American Propaganda During World War II - Themes - War Effort - Womanpower


See also: Rosie the Riveter See also: Women's roles in the World Wars

Major campaigns were launched to encourage women to enter the work force and convince their husbands that this was appropriate behavior. Government campaigns targeting women were addressed solely at housewives, perhaps because already employed women could move to the higher-paid "essential" jobs on their own, or perhaps in the belief that housewives would be the primary source of new workers. Propaganda was also directed at husbands, many of whom were unwilling to have their wives working. Fiction also addressed husbands' resistance to their wives working.

Key symbolic figures such as "Rosie the Riveter" and "Mrs. Casey Jones" appeared in posters across the country representing strong women who supported their husbands in the war effort. Due to all the propaganda targeting female wartime duties, the number of women working jumped 15% from 1941 to 1943. Women were the primary figures of the home front, which was a major theme in the poster propaganda media, and, as the war continued, women began appearing more frequently in war posters. At first, they were accompanied by male counterparts, but later women began to appear as the central figure in the posters. These posters were meant to show a direct correlation with the efforts of the home front to the war overseas and portray women as directly affecting the war. Radios also broadcast information and appeals, drawing on patriotic calls and the need of such work to save men's lives.

Two major campaigns were launched: "Women in the War," to recruit for the armed services and war-related jobs; and "Women in Necessary Services," or such jobs as laundry, clerking in grocery and drug stores, and other employment necessary to support the economy. Books and magazines addressed women with the need for their labor. Many works of fiction depicted women working in industries suffering labor shortages, although generally in the more glamorous industries. Major magazines covers movies, and popular songs all depicted women workers.
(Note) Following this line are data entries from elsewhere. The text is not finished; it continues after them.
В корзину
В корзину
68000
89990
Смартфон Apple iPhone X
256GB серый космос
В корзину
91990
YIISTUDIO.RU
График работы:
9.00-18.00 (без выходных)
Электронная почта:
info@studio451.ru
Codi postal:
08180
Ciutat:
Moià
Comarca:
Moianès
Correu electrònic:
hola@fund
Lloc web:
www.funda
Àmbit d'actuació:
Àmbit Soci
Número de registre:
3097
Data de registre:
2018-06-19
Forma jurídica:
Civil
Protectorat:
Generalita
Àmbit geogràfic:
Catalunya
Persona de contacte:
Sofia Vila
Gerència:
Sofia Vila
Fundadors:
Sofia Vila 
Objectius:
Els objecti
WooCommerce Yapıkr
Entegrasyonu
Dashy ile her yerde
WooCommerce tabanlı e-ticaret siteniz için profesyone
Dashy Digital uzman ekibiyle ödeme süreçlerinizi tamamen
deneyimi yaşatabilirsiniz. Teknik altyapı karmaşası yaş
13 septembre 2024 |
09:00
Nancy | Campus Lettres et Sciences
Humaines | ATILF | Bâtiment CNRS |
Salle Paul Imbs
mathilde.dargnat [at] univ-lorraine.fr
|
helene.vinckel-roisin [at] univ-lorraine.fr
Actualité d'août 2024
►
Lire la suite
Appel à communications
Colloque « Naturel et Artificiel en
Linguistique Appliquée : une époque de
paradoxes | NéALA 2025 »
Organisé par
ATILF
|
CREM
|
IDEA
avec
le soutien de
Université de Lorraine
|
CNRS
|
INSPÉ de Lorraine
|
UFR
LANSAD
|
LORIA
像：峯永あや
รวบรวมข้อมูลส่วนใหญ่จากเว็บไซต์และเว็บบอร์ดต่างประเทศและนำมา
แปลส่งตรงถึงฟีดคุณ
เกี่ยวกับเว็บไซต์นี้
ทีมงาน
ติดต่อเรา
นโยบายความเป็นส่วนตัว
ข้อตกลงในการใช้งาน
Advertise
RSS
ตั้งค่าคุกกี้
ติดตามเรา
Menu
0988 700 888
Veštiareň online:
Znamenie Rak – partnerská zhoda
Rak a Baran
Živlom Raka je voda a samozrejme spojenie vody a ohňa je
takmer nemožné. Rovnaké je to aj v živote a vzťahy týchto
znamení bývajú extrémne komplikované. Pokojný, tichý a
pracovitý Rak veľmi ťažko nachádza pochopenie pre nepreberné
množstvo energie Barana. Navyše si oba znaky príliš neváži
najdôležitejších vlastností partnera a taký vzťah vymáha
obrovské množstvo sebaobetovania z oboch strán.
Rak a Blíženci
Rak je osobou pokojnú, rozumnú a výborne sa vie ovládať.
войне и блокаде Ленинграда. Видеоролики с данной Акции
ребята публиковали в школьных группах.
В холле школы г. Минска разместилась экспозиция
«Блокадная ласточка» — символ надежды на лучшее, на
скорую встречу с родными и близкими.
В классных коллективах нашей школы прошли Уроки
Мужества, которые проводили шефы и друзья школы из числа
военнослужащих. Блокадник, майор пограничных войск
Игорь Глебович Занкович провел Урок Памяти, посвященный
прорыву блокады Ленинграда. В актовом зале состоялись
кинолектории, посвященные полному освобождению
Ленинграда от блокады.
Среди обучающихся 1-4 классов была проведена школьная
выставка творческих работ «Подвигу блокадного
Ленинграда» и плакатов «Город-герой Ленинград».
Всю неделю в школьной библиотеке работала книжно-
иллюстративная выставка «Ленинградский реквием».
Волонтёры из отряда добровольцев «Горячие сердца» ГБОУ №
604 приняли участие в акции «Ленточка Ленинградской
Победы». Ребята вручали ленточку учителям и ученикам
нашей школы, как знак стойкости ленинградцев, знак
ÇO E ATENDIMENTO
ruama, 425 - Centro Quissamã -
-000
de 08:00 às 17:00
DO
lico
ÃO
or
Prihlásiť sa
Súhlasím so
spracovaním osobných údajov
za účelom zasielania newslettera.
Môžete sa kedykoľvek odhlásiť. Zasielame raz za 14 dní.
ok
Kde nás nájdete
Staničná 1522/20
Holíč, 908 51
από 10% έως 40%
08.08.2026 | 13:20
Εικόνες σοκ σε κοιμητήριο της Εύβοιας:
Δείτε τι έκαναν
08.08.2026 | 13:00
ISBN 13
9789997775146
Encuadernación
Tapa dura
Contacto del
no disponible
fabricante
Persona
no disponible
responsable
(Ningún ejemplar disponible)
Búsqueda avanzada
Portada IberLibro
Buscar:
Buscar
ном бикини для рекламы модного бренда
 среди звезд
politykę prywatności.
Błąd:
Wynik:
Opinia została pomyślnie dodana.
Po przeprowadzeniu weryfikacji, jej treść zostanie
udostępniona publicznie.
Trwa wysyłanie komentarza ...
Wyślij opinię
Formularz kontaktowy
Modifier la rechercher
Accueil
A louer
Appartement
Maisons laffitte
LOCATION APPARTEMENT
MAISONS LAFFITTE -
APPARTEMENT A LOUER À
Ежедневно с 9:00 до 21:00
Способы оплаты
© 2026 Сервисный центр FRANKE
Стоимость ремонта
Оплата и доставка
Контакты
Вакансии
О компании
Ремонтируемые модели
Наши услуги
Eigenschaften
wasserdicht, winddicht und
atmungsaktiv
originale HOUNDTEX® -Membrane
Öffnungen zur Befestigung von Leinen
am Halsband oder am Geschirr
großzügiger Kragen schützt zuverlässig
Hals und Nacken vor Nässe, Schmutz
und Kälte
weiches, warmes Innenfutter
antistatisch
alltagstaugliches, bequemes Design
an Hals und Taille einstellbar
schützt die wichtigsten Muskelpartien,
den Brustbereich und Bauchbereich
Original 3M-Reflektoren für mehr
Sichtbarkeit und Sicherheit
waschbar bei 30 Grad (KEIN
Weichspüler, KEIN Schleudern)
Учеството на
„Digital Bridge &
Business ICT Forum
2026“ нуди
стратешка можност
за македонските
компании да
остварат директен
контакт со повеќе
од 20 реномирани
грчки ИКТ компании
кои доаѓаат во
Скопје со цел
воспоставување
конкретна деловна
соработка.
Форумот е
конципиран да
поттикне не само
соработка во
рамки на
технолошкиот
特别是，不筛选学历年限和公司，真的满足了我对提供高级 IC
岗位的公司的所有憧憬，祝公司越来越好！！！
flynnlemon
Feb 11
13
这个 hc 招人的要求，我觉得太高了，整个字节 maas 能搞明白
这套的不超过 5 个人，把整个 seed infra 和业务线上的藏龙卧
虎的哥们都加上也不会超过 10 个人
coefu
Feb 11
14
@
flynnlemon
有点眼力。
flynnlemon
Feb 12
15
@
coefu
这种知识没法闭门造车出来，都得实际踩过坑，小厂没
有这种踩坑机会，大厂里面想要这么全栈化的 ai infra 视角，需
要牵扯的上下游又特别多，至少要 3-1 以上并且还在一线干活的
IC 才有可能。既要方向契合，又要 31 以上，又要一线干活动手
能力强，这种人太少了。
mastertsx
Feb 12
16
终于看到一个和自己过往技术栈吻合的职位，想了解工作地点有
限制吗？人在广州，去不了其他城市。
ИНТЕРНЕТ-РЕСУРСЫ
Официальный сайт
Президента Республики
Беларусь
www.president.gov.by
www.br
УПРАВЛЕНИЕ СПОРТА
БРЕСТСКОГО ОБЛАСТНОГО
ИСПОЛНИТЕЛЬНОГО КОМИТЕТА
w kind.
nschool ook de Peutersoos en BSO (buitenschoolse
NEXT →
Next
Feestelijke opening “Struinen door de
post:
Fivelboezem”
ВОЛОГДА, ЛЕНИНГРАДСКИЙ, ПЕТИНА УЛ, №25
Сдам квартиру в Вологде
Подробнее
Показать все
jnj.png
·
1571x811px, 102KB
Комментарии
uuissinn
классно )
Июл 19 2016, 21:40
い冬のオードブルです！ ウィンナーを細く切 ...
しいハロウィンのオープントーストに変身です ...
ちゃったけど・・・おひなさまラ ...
The woman war worker was commonly used as a symbol of the home front, perhaps because, unlike a male figure, the question of why she was not serving in the armed forces would not be raised. In many stories, the woman worker appeared as an example to a selfish woman who then reformed and obtained employment.

Magazines were urged to carry fiction suitable for wartime. For instance, True Story toned down its Great Depression hostility to working women and featured war work favorably. At first, it continued sexual themes, such as female war workers being seduced, having affairs with married men, or engaging in casual affairs. The Magazine Bureau objected to this as hindering recruitment, and argued that war workers should not be shown as more prone to dalliance than other women. As a result, True Story removed such themes from stories featuring female war workers. The ambitious career woman whose life culminated in disaster still appeared, but only when motivated by self-interest; whereas women who worked from patriotic motives were able to maintain their marriages and bear children rather than suffer miscarriages and infertility, as working women invariably suffered in pre-war stories. Stories showed that war work could redeem a woman with a sordid past. Saturday Evening Post changed its depiction of working women even more: the pre-war, destructive career wife vanished entirely, and now employed women could also have happy families

The image of the "glamour girl" was adapted to wartime conditions by depicting women in factory work as attractive and overtly showed that a woman could keep her looks while performing war work. Fictional romances presented war workers as winning the attention of soldiers, in preference to girls who lived for pleasure. The motives for female war workers motives were often presented as bringing their men home earlier, or making a safer world for their children. Depictions of female war workers often suggested that they were working only for the duration, and planned to return full-time to the home afterward.

The appeal for women workers suggested that by performing war work, a woman supported her brother, boyfriend or husband in the armed forces, and hastened the day when he could return home.